■ **Supplied records**
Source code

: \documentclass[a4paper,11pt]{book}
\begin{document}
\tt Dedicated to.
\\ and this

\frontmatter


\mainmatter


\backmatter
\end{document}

■ **How to complete this task**
When the material above is given again, every line must match it exactly.

■ **Solution to this exercise**
Source code

: \documentclass[a4paper,11pt]{book}
\begin{document}
\tt Dedicated to.
\\ and this

\frontmatter


\mainmatter


\backmatter
\end{document}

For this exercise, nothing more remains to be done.